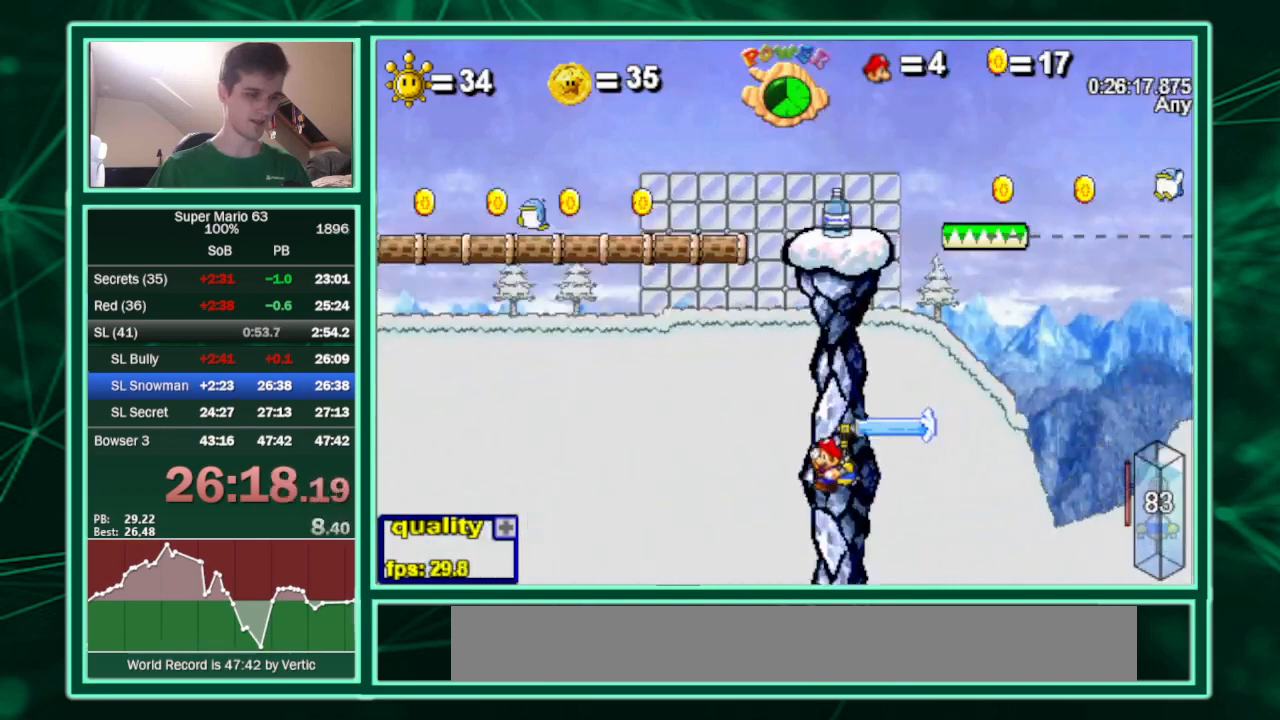
{"keys": ["c", "left"], "events": []}
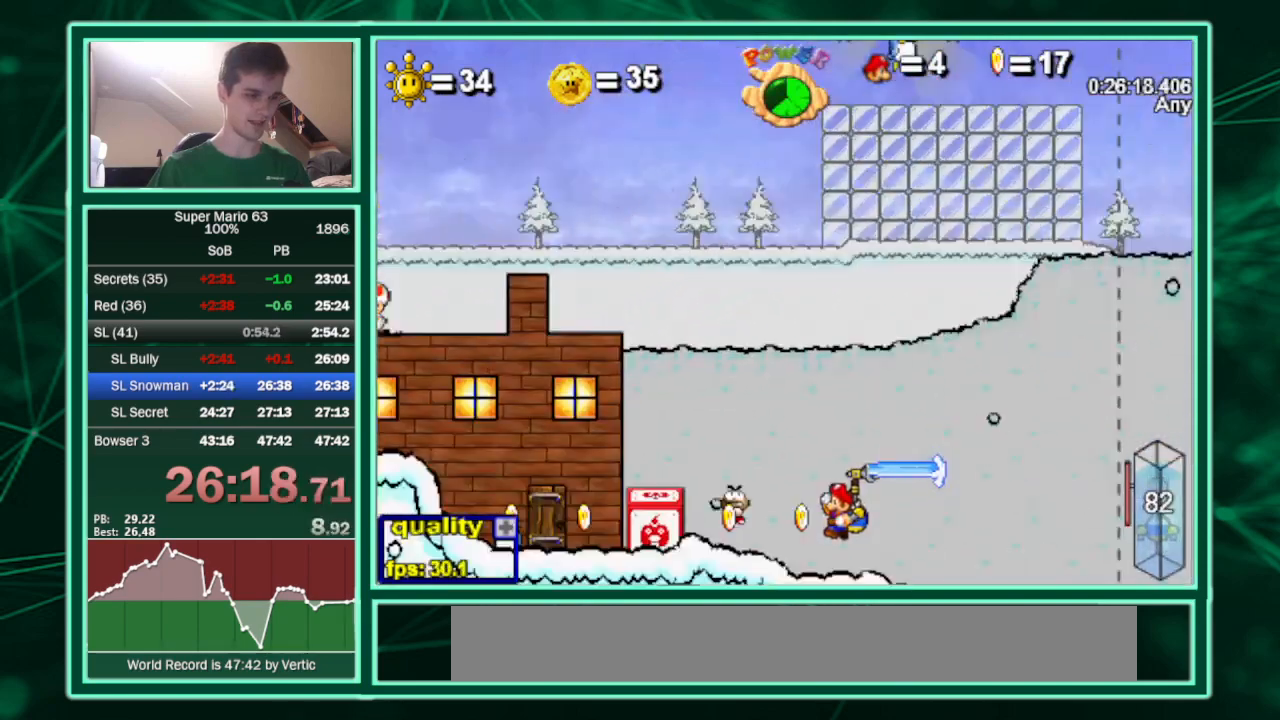
{"keys": ["right"], "events": [[100, "right", "down"], [100, "up", "down"], [200, "left", "up"], [233, "c", "up"], [300, "up", "up"]]}
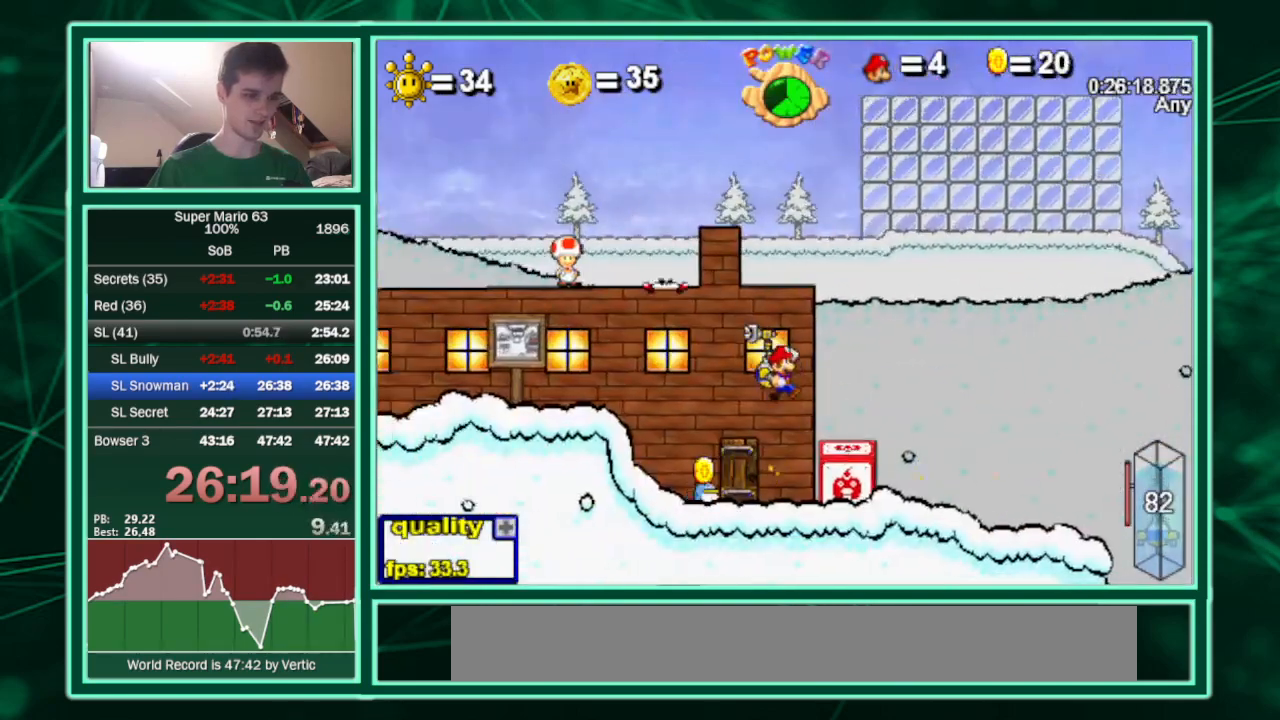
{"keys": ["right", "shift"], "events": [[167, "c", "down"], [300, "c", "up"], [500, "shift", "down"]]}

Work task: Line by line, give the material above again exactly, but without any pictures.

Answer to this problem:
{"keys": ["c", "left"], "events": []}
{"keys": ["right"], "events": [[100, "right", "down"], [100, "up", "down"], [200, "left", "up"], [233, "c", "up"], [300, "up", "up"]]}
{"keys": ["right", "shift"], "events": [[167, "c", "down"], [300, "c", "up"], [500, "shift", "down"]]}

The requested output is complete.